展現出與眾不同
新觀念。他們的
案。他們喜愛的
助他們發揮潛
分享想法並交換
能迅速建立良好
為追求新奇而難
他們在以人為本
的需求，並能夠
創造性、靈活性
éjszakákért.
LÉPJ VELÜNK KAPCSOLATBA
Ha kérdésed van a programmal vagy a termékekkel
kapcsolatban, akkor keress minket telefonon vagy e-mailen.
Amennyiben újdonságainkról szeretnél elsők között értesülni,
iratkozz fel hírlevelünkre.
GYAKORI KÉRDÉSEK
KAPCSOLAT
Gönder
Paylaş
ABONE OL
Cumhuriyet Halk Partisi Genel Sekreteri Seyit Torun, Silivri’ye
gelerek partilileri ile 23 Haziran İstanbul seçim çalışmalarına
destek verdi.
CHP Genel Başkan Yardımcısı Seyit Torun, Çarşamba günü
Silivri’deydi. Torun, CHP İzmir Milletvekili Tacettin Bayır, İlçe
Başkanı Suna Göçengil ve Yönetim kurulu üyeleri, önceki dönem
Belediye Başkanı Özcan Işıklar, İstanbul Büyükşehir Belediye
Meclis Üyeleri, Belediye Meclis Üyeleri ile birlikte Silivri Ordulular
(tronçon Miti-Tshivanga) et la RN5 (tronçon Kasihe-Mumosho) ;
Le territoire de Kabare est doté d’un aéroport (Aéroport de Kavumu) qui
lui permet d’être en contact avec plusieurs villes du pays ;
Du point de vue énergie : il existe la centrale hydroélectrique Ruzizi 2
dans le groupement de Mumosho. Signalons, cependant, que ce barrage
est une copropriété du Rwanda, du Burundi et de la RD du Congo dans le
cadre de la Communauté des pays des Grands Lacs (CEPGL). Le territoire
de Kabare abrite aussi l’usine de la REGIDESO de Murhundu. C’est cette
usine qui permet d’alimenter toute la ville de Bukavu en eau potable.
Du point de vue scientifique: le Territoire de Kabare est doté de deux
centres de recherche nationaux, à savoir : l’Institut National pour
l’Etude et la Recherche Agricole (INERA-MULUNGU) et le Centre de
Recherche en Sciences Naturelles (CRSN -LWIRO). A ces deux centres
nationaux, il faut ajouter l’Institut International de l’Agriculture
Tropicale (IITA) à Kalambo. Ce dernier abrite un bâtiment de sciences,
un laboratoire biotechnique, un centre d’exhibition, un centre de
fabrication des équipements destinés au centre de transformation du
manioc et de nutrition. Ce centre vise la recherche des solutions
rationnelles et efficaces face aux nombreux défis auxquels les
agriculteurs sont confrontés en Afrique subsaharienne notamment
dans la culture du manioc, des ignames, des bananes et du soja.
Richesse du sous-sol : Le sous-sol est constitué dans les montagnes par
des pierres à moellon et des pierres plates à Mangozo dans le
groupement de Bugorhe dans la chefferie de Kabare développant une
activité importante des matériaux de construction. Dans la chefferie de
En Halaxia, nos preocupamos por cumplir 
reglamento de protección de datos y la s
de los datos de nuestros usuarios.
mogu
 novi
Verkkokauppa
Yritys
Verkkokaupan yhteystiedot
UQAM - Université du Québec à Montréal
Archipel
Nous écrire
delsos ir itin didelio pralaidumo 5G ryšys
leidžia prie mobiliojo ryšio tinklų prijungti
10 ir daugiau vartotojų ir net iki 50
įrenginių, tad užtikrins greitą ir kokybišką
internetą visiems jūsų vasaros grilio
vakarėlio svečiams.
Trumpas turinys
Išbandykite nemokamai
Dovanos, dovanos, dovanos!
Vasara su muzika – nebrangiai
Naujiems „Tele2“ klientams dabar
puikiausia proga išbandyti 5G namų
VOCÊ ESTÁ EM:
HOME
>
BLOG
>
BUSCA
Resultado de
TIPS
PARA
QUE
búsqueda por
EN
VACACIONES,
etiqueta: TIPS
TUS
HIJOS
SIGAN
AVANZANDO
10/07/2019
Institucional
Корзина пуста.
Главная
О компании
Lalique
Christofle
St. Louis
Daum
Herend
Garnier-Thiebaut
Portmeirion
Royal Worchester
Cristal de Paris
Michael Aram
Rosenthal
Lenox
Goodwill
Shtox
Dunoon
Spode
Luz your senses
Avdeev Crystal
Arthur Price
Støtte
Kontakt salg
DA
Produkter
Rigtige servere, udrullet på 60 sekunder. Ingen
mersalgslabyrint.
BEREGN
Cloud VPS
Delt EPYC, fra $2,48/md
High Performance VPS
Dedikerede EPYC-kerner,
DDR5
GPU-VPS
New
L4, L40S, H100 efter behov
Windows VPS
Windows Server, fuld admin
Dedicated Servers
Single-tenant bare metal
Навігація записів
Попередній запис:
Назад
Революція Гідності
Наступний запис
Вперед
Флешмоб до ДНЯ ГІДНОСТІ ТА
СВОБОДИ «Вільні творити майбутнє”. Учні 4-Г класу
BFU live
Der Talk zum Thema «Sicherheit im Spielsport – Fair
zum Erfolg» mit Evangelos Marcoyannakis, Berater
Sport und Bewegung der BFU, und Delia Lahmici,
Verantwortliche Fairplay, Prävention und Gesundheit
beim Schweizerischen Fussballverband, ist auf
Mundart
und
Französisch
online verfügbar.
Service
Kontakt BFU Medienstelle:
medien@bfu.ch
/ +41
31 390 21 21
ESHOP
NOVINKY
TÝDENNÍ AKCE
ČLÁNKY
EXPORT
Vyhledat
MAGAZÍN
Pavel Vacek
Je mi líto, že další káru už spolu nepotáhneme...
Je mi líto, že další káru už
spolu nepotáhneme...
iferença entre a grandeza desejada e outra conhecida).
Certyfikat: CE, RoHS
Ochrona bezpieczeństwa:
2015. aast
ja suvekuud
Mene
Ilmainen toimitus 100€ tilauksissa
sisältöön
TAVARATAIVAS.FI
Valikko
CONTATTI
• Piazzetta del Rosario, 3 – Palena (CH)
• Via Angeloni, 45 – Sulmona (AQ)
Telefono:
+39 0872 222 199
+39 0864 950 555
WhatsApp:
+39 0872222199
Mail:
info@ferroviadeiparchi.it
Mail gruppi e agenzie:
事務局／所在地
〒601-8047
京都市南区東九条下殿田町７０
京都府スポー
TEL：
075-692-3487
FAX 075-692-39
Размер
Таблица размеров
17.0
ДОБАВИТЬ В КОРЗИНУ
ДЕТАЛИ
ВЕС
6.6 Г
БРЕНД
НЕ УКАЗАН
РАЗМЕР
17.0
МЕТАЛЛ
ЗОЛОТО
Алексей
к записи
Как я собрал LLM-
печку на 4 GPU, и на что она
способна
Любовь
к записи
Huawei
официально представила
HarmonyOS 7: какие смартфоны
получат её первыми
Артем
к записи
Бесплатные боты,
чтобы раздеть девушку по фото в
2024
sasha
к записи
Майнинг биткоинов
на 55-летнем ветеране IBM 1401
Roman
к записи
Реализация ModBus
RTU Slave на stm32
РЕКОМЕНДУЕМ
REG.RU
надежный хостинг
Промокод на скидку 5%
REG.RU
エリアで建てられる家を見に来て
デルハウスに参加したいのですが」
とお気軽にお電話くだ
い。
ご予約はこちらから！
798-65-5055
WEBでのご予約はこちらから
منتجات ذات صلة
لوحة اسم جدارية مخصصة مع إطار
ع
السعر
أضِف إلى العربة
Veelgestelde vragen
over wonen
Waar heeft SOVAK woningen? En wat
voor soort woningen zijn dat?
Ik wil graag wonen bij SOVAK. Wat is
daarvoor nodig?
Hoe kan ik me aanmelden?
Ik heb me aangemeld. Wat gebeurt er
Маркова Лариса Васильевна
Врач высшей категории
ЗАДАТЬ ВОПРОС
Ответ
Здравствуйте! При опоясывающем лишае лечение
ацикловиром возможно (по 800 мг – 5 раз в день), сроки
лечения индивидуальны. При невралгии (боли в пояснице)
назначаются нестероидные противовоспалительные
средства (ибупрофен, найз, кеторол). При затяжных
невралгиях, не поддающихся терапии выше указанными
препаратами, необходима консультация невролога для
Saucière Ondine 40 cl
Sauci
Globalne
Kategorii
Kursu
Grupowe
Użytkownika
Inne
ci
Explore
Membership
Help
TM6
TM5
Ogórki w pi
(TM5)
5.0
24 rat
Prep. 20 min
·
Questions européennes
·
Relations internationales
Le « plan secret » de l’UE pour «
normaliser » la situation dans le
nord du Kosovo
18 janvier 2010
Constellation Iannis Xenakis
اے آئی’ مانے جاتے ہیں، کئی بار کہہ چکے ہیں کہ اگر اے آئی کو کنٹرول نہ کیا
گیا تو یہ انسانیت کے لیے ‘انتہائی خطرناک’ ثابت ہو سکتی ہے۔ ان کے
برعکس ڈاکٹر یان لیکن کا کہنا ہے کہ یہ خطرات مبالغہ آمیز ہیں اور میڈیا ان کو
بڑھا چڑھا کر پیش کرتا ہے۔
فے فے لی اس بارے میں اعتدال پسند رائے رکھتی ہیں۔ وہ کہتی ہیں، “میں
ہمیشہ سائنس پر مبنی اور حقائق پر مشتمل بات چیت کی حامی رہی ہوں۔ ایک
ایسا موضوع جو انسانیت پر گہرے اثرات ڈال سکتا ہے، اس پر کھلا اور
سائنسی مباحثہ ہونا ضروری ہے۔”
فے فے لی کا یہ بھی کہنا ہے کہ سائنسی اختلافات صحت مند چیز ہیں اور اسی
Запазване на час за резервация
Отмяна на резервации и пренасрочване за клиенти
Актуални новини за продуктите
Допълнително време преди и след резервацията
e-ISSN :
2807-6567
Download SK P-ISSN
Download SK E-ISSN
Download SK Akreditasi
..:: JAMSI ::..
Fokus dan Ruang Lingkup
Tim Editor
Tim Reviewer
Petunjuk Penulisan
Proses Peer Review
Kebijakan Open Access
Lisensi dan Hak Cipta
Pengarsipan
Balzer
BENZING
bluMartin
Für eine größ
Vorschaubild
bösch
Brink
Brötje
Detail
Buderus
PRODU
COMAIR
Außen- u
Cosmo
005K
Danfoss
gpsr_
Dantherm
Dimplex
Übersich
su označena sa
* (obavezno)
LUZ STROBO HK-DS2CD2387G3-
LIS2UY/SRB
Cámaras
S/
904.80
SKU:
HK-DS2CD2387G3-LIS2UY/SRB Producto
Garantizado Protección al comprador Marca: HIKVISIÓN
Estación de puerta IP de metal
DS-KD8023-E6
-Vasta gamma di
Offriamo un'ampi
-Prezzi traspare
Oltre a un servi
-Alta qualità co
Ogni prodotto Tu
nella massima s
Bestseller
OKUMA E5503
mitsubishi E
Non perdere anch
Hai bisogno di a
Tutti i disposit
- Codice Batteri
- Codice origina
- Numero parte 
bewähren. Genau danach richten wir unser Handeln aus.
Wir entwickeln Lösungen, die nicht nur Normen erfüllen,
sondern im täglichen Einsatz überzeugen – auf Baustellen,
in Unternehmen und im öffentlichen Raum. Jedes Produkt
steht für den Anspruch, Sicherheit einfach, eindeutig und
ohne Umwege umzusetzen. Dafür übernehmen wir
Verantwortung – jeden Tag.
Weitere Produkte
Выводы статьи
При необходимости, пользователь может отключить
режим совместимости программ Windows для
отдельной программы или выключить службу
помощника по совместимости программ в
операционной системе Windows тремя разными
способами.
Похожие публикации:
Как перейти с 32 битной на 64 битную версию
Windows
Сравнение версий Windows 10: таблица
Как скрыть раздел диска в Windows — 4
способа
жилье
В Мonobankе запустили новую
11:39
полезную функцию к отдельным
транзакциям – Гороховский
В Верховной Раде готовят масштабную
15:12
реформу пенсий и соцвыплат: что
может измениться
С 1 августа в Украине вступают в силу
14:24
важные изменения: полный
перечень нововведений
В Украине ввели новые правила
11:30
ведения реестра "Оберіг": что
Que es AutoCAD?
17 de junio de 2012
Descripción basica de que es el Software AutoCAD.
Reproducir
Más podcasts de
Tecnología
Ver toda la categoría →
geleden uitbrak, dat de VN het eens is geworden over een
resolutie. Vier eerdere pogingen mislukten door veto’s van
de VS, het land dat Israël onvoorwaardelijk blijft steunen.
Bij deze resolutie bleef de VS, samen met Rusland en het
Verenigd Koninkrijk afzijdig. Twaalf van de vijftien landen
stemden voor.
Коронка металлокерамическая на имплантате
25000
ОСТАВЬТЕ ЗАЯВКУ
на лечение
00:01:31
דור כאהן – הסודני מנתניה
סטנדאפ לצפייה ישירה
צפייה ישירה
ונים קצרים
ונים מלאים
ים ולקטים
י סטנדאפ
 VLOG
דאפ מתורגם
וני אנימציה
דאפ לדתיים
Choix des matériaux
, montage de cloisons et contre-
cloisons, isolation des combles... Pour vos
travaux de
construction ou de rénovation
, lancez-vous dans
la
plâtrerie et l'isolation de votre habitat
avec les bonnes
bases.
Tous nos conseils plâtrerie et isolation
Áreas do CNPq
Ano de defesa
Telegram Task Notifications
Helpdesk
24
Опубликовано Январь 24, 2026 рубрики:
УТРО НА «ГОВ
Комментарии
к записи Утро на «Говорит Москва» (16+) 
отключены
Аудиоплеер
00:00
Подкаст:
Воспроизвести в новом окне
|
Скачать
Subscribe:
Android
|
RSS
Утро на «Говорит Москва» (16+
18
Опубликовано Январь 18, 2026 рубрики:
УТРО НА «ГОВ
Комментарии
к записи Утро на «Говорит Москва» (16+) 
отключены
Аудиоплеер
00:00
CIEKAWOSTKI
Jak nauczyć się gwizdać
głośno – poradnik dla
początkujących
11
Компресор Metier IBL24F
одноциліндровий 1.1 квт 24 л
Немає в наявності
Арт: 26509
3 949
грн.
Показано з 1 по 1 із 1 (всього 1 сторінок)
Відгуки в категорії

• [About this exercise]
Pull out every line of the records above that contains the string "káru", copying each one unchanged.

• [Output of the exercise]
Je mi líto, že další káru už spolu nepotáhneme...
Je mi líto, že další káru už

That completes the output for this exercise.